Required action 1
Decide whether each statement agrees with the seminar page. (a) The transcript data come from Arizona State University. (b) First-generation students who get poor grades in introductory courses are more likely to change field of study. (c) The talk takes place on June 30, 2025.

==== Source text

Understanding Gaps in College Outcomes by First-Generation Status


  • Series
  • Speaker(s)
    Basit Zafar (University of Michigan, United States)
  • Field
    Empirical Microeconomics
  • Location
    Erasmus University Rotterdam, Campus Woudestein, Polak 2-14
    Rotterdam
  • Date and time

    June 30, 2025
    11:30 - 12:30

Abstract

Information frictions significantly shape students' academic trajectories in college, yet there is limited understanding of how these frictions disproportionately affect students from different backgrounds. Using data from a novel panel survey capturing incoming students' subjective expectations, combined with anonymized transcript data from Arizona State University, we first show that parental education remains a strong predictor of post-enrollment educational success, even after flexibly conditioning on demographic factors and measurable dimensions of college preparation. We also find that first-generation students (i.e., students without a college-educated parent) arrive in college with less informed and more uncertain beliefs. We argue that these multi-dimensional information frictions collectively constitute a knowledge barrier in students' ability to navigate early college experiences. Consistent with our model of expected utility maximization with Bayesian belief-updating, we find that first-generation students exhibit more pronounced revisions in their academic expectations, making them more likely to drop out and less likely to change field of study after receiving poor grades in introductory courses—compared to continuing-generation peers with similar academic and sociodemographic profiles. Finally, we show that it is possible to mitigate these gaps. Specifically, leveraging a natural experiment that nudged some students to enroll in a curated first-year experience targeted at easing the transition to college for academically marginal students, we find evidence that relatively cheap tweaks to the first-year experience can improve retention and encourage early major switching.

========
==== Records provided

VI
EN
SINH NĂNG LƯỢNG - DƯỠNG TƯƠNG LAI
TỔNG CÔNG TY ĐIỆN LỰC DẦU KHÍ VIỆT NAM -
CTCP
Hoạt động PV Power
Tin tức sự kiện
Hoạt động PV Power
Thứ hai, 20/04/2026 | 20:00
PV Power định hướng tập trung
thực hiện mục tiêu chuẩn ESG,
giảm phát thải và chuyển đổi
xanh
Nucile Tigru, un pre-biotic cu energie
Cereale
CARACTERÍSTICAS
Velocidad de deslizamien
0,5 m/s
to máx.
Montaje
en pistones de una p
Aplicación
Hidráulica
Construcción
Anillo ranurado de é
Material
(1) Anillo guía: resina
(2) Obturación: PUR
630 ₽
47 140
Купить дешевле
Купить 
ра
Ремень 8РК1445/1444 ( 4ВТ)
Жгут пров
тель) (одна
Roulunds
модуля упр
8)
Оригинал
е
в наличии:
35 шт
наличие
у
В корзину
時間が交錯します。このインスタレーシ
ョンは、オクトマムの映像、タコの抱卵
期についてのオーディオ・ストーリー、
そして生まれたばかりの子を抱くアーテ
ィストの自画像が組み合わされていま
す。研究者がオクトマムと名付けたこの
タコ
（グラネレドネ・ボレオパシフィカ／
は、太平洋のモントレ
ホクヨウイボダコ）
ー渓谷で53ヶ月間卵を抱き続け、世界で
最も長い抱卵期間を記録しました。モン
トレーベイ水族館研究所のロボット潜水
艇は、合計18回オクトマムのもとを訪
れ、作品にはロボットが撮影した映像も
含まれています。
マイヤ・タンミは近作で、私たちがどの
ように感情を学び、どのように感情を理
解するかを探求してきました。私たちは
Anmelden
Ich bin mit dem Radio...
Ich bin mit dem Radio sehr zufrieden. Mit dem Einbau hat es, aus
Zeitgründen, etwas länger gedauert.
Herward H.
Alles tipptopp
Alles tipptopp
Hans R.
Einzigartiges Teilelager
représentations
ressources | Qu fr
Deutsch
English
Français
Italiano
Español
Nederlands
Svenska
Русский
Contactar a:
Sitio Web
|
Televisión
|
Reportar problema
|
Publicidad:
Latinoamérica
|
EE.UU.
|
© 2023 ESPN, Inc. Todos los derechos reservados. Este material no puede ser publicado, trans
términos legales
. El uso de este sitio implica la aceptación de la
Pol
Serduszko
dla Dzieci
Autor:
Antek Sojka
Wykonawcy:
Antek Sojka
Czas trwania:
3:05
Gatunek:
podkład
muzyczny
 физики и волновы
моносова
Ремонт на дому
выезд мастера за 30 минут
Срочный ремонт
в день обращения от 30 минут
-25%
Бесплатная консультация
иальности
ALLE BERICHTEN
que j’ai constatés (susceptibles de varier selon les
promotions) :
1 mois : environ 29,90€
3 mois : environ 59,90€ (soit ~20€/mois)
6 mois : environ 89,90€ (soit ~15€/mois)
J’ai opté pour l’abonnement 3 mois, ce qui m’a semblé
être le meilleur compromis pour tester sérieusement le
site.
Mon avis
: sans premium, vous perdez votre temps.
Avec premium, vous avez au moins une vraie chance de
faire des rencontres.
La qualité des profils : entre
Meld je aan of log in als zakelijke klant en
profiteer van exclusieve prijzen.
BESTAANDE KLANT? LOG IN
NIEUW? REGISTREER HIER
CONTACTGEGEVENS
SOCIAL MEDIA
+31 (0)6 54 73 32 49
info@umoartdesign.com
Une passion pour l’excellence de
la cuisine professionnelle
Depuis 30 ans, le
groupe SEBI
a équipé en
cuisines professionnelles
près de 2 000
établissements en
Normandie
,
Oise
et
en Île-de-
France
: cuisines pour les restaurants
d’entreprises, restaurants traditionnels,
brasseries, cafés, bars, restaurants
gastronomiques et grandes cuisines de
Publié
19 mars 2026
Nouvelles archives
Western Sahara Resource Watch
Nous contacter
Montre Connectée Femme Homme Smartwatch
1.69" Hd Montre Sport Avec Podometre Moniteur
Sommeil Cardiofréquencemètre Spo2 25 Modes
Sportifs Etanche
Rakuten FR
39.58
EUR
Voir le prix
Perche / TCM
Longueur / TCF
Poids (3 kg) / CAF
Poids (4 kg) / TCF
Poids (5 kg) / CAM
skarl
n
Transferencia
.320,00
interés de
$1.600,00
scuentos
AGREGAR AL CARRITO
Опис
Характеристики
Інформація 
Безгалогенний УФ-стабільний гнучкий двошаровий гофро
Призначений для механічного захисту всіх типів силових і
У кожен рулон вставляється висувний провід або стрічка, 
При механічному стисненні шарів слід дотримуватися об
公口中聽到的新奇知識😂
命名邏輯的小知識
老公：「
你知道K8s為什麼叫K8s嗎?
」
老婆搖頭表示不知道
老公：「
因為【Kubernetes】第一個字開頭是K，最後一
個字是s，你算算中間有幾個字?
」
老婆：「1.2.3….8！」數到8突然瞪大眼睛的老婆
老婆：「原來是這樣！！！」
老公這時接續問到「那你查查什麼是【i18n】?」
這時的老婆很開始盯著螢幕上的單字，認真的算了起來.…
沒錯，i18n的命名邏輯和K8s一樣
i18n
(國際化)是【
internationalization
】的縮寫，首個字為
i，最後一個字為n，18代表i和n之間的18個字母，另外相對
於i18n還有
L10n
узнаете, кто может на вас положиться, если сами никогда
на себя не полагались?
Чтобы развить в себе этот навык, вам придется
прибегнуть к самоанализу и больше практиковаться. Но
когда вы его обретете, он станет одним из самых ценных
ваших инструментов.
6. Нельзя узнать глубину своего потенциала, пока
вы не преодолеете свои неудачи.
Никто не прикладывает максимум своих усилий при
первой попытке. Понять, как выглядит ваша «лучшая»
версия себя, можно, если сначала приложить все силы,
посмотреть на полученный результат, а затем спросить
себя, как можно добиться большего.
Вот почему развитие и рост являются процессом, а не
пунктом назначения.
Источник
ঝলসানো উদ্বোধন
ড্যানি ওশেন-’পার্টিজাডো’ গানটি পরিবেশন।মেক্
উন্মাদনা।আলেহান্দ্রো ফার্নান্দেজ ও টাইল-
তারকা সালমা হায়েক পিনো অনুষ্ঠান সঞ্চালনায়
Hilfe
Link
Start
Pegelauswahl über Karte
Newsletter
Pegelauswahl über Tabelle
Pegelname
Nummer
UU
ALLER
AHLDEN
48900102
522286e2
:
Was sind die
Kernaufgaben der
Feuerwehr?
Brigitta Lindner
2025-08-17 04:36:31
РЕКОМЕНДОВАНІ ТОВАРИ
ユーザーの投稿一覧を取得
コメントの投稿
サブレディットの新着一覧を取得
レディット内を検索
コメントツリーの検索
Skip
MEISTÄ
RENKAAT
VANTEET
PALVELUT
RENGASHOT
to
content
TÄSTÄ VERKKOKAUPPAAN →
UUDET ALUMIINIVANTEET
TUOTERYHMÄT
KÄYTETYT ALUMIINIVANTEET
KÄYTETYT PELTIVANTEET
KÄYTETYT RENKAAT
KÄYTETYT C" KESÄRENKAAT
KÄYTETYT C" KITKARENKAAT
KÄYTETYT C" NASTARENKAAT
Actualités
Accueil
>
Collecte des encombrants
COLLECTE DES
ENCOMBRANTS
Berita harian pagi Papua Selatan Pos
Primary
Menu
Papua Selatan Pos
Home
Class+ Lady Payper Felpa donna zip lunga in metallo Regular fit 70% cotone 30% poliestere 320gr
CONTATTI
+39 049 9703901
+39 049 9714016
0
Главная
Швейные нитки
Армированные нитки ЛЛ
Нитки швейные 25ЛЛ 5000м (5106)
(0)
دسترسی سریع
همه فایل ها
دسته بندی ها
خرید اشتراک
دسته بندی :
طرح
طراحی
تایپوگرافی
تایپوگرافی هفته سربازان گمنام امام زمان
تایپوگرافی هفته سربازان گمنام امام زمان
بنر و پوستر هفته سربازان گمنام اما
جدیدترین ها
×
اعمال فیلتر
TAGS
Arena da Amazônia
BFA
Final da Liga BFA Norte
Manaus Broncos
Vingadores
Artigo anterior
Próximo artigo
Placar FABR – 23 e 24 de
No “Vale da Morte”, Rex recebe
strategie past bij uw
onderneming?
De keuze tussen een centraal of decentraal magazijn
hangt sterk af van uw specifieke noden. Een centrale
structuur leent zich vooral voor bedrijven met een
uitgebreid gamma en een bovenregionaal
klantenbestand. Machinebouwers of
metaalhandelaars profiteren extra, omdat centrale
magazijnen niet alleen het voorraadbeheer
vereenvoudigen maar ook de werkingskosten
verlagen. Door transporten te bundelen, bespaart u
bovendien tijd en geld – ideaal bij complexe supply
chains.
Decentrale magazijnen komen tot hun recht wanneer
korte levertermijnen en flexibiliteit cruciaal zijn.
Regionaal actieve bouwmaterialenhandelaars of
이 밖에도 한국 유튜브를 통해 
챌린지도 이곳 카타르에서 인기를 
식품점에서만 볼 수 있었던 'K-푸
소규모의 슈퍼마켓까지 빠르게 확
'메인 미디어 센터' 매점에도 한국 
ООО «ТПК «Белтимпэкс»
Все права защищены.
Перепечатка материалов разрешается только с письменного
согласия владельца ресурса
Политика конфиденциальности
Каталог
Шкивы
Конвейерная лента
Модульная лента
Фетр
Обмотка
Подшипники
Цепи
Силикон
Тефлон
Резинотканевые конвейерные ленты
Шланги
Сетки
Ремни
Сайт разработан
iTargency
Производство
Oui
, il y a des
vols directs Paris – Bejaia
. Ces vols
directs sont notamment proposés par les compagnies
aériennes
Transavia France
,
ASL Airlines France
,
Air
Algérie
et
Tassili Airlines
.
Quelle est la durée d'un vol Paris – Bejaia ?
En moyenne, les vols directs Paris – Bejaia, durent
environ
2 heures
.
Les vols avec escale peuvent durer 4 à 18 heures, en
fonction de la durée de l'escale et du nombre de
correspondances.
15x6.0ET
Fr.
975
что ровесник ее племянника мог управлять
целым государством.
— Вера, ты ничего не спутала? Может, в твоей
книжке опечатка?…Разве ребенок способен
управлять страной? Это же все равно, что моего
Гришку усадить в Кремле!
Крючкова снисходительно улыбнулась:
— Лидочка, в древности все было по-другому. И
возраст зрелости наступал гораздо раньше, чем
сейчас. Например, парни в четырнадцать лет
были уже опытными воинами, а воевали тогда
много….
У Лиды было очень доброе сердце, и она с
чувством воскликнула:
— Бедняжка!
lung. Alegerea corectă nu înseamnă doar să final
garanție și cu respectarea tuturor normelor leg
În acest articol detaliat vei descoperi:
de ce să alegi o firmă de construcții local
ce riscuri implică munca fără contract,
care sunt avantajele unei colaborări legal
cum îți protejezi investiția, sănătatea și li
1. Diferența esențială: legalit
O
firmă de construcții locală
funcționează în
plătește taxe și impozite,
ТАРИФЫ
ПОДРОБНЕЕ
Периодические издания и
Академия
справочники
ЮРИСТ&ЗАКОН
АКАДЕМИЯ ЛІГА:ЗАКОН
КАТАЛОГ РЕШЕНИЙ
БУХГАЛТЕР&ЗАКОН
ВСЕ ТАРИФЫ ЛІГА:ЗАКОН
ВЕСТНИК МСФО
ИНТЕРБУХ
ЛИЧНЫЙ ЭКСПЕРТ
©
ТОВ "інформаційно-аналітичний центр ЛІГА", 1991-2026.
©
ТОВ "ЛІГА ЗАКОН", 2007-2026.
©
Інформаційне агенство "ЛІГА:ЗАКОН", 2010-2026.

========

Required action 2
Copy the listing line for line, starting at its first line and ending at the line that contains "Бесплатная консультация", with both of those lines included.

Reply 1
(a) Yes: "anonymized transcript data from Arizona State University"
(b) No: "less likely to change field of study after receiving poor grades in introductory courses"
(c) Yes: "June 30, 2025"

Reply 2
VI
EN
SINH NĂNG LƯỢNG - DƯỠNG TƯƠNG LAI
TỔNG CÔNG TY ĐIỆN LỰC DẦU KHÍ VIỆT NAM -
CTCP
Hoạt động PV Power
Tin tức sự kiện
Hoạt động PV Power
Thứ hai, 20/04/2026 | 20:00
PV Power định hướng tập trung
thực hiện mục tiêu chuẩn ESG,
giảm phát thải và chuyển đổi
xanh
Nucile Tigru, un pre-biotic cu energie
Cereale
CARACTERÍSTICAS
Velocidad de deslizamien
0,5 m/s
to máx.
Montaje
en pistones de una p
Aplicación
Hidráulica
Construcción
Anillo ranurado de é
Material
(1) Anillo guía: resina
(2) Obturación: PUR
630 ₽
47 140
Купить дешевле
Купить 
ра
Ремень 8РК1445/1444 ( 4ВТ)
Жгут пров
тель) (одна
Roulunds
модуля упр
8)
Оригинал
е
в наличии:
35 шт
наличие
у
В корзину
時間が交錯します。このインスタレーシ
ョンは、オクトマムの映像、タコの抱卵
期についてのオーディオ・ストーリー、
そして生まれたばかりの子を抱くアーテ
ィストの自画像が組み合わされていま
す。研究者がオクトマムと名付けたこの
タコ
（グラネレドネ・ボレオパシフィカ／
は、太平洋のモントレ
ホクヨウイボダコ）
ー渓谷で53ヶ月間卵を抱き続け、世界で
最も長い抱卵期間を記録しました。モン
トレーベイ水族館研究所のロボット潜水
艇は、合計18回オクトマムのもとを訪
れ、作品にはロボットが撮影した映像も
含まれています。
マイヤ・タンミは近作で、私たちがどの
ように感情を学び、どのように感情を理
解するかを探求してきました。私たちは
Anmelden
Ich bin mit dem Radio...
Ich bin mit dem Radio sehr zufrieden. Mit dem Einbau hat es, aus
Zeitgründen, etwas länger gedauert.
Herward H.
Alles tipptopp
Alles tipptopp
Hans R.
Einzigartiges Teilelager
représentations
ressources | Qu fr
Deutsch
English
Français
Italiano
Español
Nederlands
Svenska
Русский
Contactar a:
Sitio Web
|
Televisión
|
Reportar problema
|
Publicidad:
Latinoamérica
|
EE.UU.
|
© 2023 ESPN, Inc. Todos los derechos reservados. Este material no puede ser publicado, trans
términos legales
. El uso de este sitio implica la aceptación de la
Pol
Serduszko
dla Dzieci
Autor:
Antek Sojka
Wykonawcy:
Antek Sojka
Czas trwania:
3:05
Gatunek:
podkład
muzyczny
 физики и волновы
моносова
Ремонт на дому
выезд мастера за 30 минут
Срочный ремонт
в день обращения от 30 минут
-25%
Бесплатная консультация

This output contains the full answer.